Francis Fukuyama: No, this isn't mission creep, this is just good counterinsurgency warfare. Counterinsurgency is a political strategy for winning hearts and minds, and you can't do that without effective governance.

Gardels: Secretary Gates has also said that [NATO commander in Afghanistan] General [Stanley] McChrystal's new counterinsurgency strategy – avoid killing civilians, clear and hold – will have a year to show that it is working. We've been here before watching the mujahideen fighting the Soviets. A year is less than a moment to the Taliban who are still fighting against the contamination of Buddhism millennia ago, not to speak of the Soviet infidels only a couple of decades ago. Surely they will wait out any surge and just return later?

Fukuyama: The other dynamic variable that needs to be taken into account is the strengthening of the Afghan state. We haven't made nearly the progress that we should have due to lack of attention, resources, false starts (particularly with the police), but it's not an impossible task to imagine it filling the existing vacuum.
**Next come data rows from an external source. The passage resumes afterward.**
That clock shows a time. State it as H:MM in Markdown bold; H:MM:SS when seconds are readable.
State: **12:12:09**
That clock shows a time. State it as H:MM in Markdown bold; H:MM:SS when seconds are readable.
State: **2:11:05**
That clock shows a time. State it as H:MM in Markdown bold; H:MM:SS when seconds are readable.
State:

Gardels: Graham Fuller, a former CIA station chief in Kabul during the Soviet invasion, simply says that the US presence, by generating Pashtun tribal/nationalist resistance in both Afghanistan and Pakistan and driving them into the hands of the Taliban, is more the problem than the solution. In his view, more troops will only exacerbate the sense of occupation, creating more resistance. Musn't you agree?

Fukuyama: That's obviously true to some extent, but the real question is whether our interests will be better served by being in or out. On balance, I think they still favor our being in.

Gardels: Why not just seek to contain Al Qaeda – as we seek to do in Yemen and Somalia – instead of seeking to transform Afghanistan, a prospect that would take decades?

Fukuyama: Again, nation building isn't something we're doing as a favor to them, but as an integral part of a counterinsurgency strategy. You don't get people to turn against insurgents unless you can offer them some concrete benefits for doing so.

Gardels: Is there another alternative?

Fukuyama: You could try to wall them off in Pashtunistan and create a rump Afghan state in the Tajik areas to the north. It's probably possible to contain Al Qaeda with drones and air power. But this new Pashtunistan will still present a threat to Pakistan and Afghanistan, and possibly to us as well. It is also likely to lead to unpredictable consequences for our broader credibility in the region. This is not to say that it's an obviously bad option, but one that needs to be thought through carefully.

Gardels: It is already clear that, after eight years, Americans increasingly don't support this war. What is the logic of building schools in Afghanistan for a corrupt and ineffective government when, in California for example, we are letting prisoners go and firing teachers because of the fiscal crisis?

Fukuyama: To try to answer this question in yet a third way, we are not building schools because we are interested in development per se in Afghanistan. It is part of a military counterinsurgency strategy. You do not win a counterinsurgency war "kinetically," you win it politically by offering the broader population a better deal than the insurgents.

Gardels: The inconvenient reality seems that the lacking will of the American public does not match the deep commitment of the Pashtun tribal mentaity against foreigners that has gone on for centuries. Haven't we been here before in another war, namely, Vietnam?

Fukuyama: Yes, but every war is different. There's actually not a whole lot of political pressure on the Obama administration for a near-term withdrawal. The costs of the war have mounted, but they are ones we could bear almost indefinitely.

Gardels: On the advice of the "best and brightest" minds in counterinsurgency theory and practice, isn't President Obama making a mistake by getting more deeply involved in Afghanistan?

Fukuyama: Yes, he is getting more involved on the advice of the best and brightest, but whether that's a mistake or not remains to be seen.

Francis Fukuyama, author of the seminal "The End of History and the Last Man," is director of the International Development Program at the Paul H. Nitze School of Advanced International Studies of Johns Hopkins University. Nathan Gardels is editor in chief of New Perspectives Quarterly and the Global Viewpoint Network syndicated by Tribune Media Services and hosted online by The Christian Science Monitor.